Saved entries

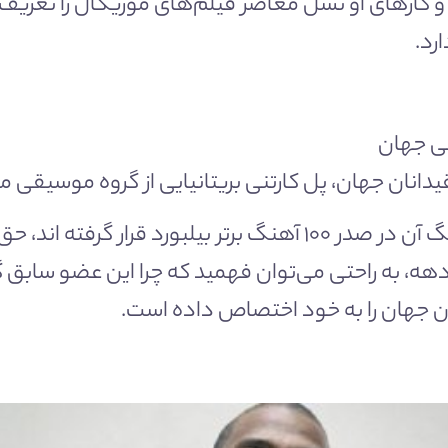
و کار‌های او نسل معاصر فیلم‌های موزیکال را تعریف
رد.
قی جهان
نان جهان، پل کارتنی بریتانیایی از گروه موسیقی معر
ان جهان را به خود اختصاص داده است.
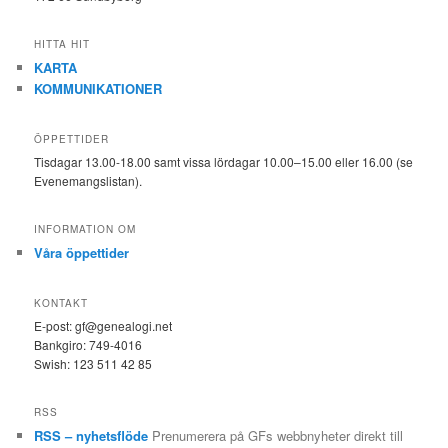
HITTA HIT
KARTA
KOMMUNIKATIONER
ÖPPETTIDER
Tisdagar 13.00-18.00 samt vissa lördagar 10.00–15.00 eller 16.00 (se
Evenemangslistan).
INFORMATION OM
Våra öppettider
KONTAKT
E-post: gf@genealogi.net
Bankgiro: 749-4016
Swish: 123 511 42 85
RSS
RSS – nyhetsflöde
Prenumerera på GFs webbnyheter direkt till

■ **WHAT YOU WILL DO**: Repeat all of the entries above exactly. Keep pictures out of it.

■ **ANSWER TO THIS EXERCISE**:
و کار‌های او نسل معاصر فیلم‌های موزیکال را تعریف
رد.
قی جهان
نان جهان، پل کارتنی بریتانیایی از گروه موسیقی معر
ان جهان را به خود اختصاص داده است.
HITTA HIT
KARTA
KOMMUNIKATIONER
ÖPPETTIDER
Tisdagar 13.00-18.00 samt vissa lördagar 10.00–15.00 eller 16.00 (se
Evenemangslistan).
INFORMATION OM
Våra öppettider
KONTAKT
E-post: gf@genealogi.net
Bankgiro: 749-4016
Swish: 123 511 42 85
RSS
RSS – nyhetsflöde
Prenumerera på GFs webbnyheter direkt till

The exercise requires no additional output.